Ces façons tout à fait sommaires de soutenir sa cause à la force du poignet et de se faire justice soi-même étaient un reste des habitudes féodales, une dernière trace de l’ancien respect pour le droit du plus fort, qu’il se manifestât par le bâton ou par l’épée. Toute l’histoire du temps est pleine de témoignages à l’appui. Même en laissant de côté les duels, qui ne furent jamais plus fréquents, plus acharnés et plus meurtriers, en dépit de toutes les ordonnances, et qui se faisaient jour et nuit, sur la place Royale, sur le pont Neuf, en pleine rue, par-devant les habitants rassemblés en cercle, que de rapts, que de violences, que d’assassinats, admis en quelque sorte par les mœurs de l’époque, et que la justice laissait passer sans s’en préoccuper, sinon pour la forme ! Les Mémoires contemporains en fournissent mille exemples, qu’ils racontent sans la moindre émotion, comme des choses toutes simples, mais que nous sommes bien loin de trouver telles aujourd’hui. Voulait-on se défaire de Concini, et de Jacques de Lafin, qui avait révélé au roi le complot du maréchal de Biron, on les abattait en plein soleil, sur un pont, sans que personne s’en inquiétât. Saint-Germain Beaupré faisait assassiner Villepréau par son laquais, dans la rue Saint-Antoine. D’Harcourt et d’Hocquincourt proposaient à Anne d’Autriche de la débarrasser ainsi de Condé. Le chevalier de Guise n’hésitait pas davantage pour passer son épée à travers le corps du vieux baron de Luz, au beau milieu de la rue Saint-Honoré, comme son frère aîné avait fait auparavant pour Saint-Paul, et non-seulement ce crime demeurait impuni, mais il valait au meurtrier les plus chaleureuses félicitations des plus grands personnages[35]. La justice, en pareil cas, ne demandait pas mieux que de s’abstenir, par la raison que nous donne le continuateur de Scarron, dans la troisième partie du Roman comique[36], en parlant de la mort violente de Saldagne : « Personne ne se plaignant, d’ailleurs que ceux qui pouvoient être soupçonnés étoient des principaux gentilshommes de la ville, cela demeura dans le silence. » La justice intervint parfois sans doute avec solennité ; mais on peut voir dans les Grands Jours d’Auvergne, de Fléchier, quelle longanimité elle avait montrée d’abord, et ce qu’il avait fallu d’effroyables excès dans le crime pour la forcer à sévir.

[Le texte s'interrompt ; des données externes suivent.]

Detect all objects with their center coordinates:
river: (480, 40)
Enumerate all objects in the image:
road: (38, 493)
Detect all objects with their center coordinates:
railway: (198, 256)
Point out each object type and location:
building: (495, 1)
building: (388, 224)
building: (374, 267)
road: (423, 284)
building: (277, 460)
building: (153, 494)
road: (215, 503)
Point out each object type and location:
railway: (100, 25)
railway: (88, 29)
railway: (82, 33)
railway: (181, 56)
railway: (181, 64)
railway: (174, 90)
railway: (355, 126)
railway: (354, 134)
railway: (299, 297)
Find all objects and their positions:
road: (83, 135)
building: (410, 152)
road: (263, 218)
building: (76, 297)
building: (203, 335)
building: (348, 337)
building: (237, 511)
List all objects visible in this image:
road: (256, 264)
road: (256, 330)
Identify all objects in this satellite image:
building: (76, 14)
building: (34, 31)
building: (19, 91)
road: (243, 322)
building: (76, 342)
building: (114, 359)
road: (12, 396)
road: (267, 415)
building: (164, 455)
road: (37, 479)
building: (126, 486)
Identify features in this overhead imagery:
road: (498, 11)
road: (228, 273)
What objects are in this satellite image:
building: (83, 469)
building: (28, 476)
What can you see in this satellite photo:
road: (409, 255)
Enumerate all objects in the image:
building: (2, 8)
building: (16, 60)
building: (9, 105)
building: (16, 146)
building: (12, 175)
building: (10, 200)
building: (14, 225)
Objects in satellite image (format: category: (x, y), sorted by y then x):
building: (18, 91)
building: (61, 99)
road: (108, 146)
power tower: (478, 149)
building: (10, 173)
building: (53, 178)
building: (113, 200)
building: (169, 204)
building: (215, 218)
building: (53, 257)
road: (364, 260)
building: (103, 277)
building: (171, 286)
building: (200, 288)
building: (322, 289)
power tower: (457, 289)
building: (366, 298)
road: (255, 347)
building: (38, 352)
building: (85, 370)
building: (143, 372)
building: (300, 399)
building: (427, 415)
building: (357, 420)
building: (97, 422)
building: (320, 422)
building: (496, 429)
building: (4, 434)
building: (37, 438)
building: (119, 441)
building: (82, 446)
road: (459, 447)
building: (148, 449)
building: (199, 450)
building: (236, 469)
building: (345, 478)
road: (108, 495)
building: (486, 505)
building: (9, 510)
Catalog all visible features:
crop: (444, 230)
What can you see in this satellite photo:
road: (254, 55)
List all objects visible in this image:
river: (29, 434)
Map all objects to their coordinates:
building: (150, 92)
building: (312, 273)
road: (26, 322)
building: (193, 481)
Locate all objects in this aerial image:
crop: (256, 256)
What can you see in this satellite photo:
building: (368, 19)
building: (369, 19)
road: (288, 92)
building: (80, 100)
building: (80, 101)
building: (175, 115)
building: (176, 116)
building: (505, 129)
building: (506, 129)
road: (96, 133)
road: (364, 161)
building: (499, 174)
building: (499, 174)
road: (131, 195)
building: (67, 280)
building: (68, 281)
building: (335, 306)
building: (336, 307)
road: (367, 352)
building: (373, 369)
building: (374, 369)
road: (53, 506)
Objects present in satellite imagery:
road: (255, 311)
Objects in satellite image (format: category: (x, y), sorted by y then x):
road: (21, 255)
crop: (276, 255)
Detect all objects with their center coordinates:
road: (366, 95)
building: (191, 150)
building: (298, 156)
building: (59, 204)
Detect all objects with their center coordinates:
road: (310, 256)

[35] Lettres de Malherbe, 1er févr. 1613.

[36] Chap. VI.

Auprès de cela, qu’étaient-ce que de pauvres petits coups de bâton ? Les tribunaux, qui fermaient les yeux sur des faits d’une tout autre importance, se gardaient bien de déroger en s’occupant de pareilles misères. Cela était tout au plus justiciable des vaudevilles et des pièces satiriques.